PASSAGE>
General Terms and Conditions
of Contract of CAS Software AG

 

§ 1 Subject Matter of Contract

  1. Only the General Terms and Conditions of Contract of the CAS shall be valid. Other terms and conditions shall not become part of the contract content, even if CAS does not contradict them expressly.
  2. Contractual supplements and amendments shall always require written form.
  3. Even if no repeated reference is made to this upon the conclusion of further contracts, the CAS General Terms and Conditions of Contract shall be valid for commercial procedures in their accordingly valid version.
  4. Illustrations within test programs as well as in product and project descriptions do not imply any warranties or the assumption of other risks.
  5. The client has verified that the specifications of the contractual objects comply with the client’s desires and needs.

 

§ 2 Contractual Objects

  1. The objects of the purchasing contract for standard products shall be the licenses of standard software and / or databases (in the following designated as: contractual objects).
  2. The object of the service contract shall be the licenses of software updates and updated databases, as well as the respective services related to this.

WHAT YOU ARE ASKED TO DO>
From § 2 of the terms and conditions, list every kind of license named as an object of either the purchasing contract or the service contract. Rely only on the terms and conditions for this work.

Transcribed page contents
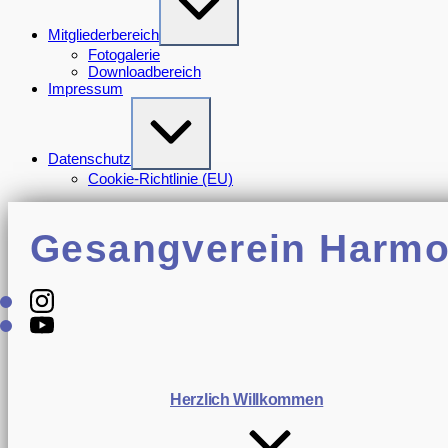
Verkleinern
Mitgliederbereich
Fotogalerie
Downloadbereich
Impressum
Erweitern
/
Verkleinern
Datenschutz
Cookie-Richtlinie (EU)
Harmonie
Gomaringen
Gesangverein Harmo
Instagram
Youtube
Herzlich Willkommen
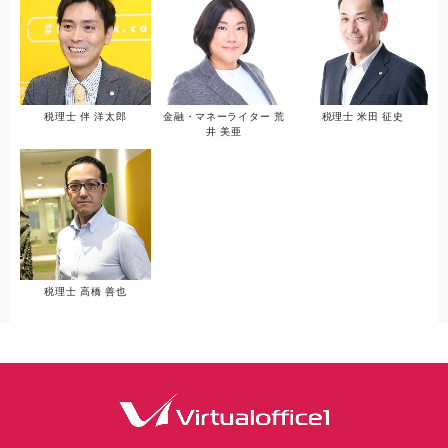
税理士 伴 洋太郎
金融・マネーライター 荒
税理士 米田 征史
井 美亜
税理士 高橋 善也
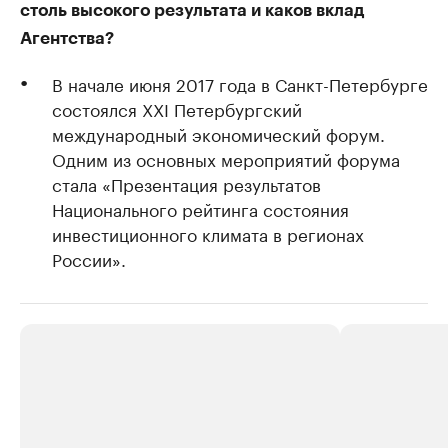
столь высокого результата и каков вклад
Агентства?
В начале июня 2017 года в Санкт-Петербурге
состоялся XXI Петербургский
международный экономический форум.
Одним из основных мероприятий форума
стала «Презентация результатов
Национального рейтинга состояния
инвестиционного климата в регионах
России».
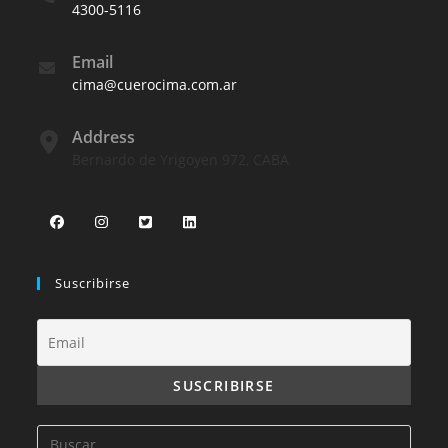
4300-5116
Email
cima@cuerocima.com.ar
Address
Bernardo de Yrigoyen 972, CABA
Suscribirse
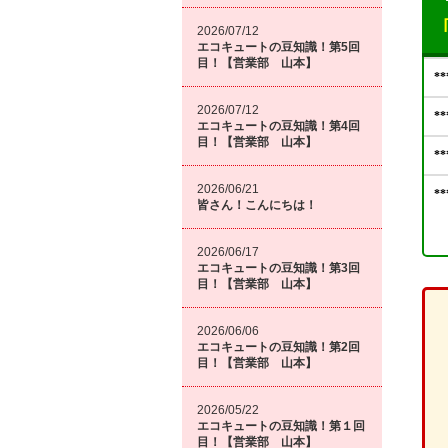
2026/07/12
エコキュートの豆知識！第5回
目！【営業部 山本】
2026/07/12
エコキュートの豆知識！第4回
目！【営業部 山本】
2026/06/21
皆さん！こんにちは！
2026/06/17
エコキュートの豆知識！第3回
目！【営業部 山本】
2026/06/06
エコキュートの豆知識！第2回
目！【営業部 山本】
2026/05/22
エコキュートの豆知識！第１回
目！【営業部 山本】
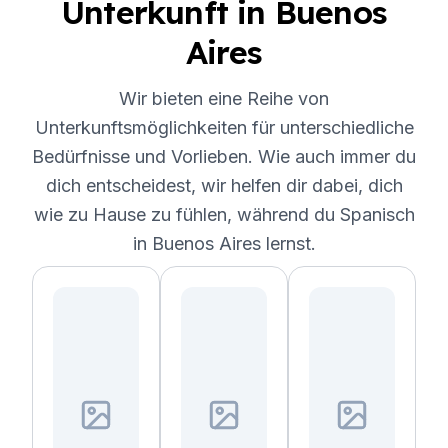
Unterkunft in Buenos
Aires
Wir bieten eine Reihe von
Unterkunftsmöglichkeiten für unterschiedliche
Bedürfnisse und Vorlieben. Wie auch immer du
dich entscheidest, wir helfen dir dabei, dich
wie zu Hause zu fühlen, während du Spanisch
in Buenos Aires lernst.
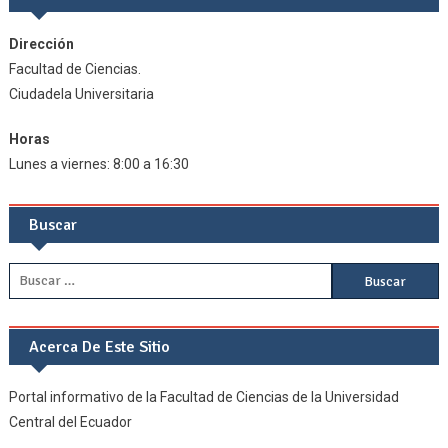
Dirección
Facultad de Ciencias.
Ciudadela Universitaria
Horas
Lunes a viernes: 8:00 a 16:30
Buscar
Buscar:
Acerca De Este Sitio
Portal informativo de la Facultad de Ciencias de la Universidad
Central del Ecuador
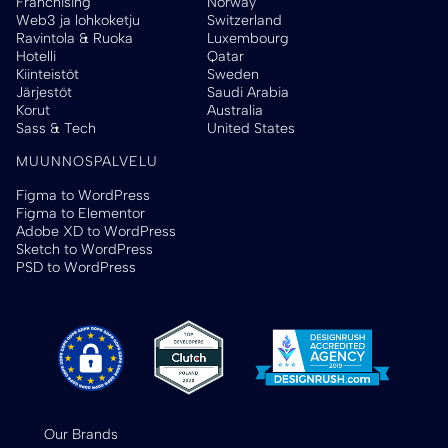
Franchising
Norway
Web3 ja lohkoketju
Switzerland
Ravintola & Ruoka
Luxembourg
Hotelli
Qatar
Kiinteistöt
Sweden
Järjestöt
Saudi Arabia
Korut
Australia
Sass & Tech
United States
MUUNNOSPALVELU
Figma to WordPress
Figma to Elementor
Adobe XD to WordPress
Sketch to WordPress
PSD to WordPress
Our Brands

---

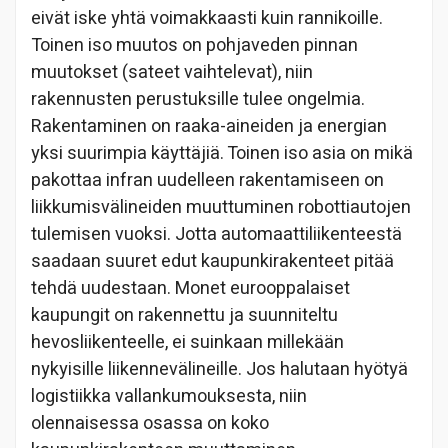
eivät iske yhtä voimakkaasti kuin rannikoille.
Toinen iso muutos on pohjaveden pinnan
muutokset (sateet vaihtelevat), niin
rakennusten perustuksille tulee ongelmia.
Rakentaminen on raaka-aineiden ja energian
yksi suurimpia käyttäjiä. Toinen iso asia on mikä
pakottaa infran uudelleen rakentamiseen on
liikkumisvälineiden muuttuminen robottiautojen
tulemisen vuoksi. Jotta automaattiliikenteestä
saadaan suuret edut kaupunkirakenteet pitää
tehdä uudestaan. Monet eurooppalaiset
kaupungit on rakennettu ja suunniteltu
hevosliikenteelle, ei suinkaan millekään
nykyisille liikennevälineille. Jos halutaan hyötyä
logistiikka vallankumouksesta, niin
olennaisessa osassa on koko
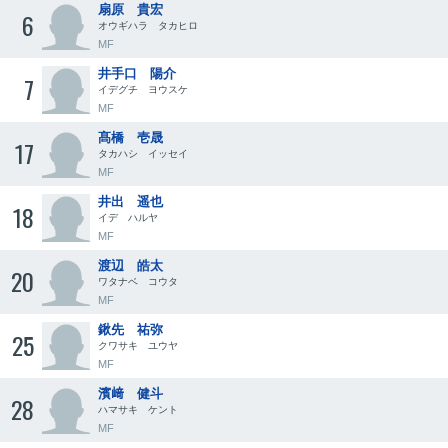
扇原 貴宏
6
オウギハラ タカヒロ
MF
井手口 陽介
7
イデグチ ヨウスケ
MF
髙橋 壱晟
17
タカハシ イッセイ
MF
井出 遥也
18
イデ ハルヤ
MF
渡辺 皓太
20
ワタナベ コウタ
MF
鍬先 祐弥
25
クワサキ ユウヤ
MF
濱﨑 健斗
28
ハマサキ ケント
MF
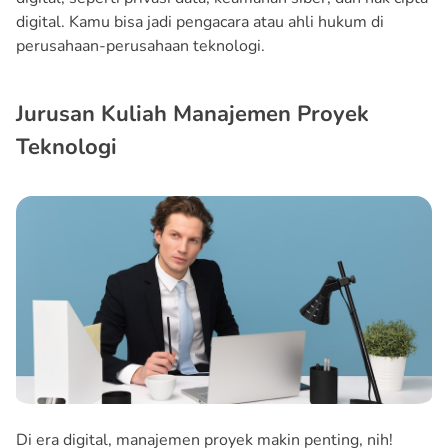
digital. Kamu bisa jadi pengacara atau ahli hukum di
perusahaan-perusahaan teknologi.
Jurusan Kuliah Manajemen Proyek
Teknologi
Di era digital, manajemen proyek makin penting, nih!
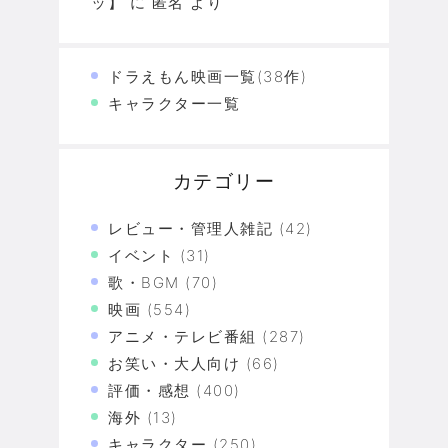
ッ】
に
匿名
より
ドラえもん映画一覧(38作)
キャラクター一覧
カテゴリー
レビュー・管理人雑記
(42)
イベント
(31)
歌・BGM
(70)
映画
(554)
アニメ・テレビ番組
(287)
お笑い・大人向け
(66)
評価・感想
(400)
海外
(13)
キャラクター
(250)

TASK RESULT>
- Licenses of standard software
- Licenses of databases
- Licenses of software updates
- Licenses of updated databases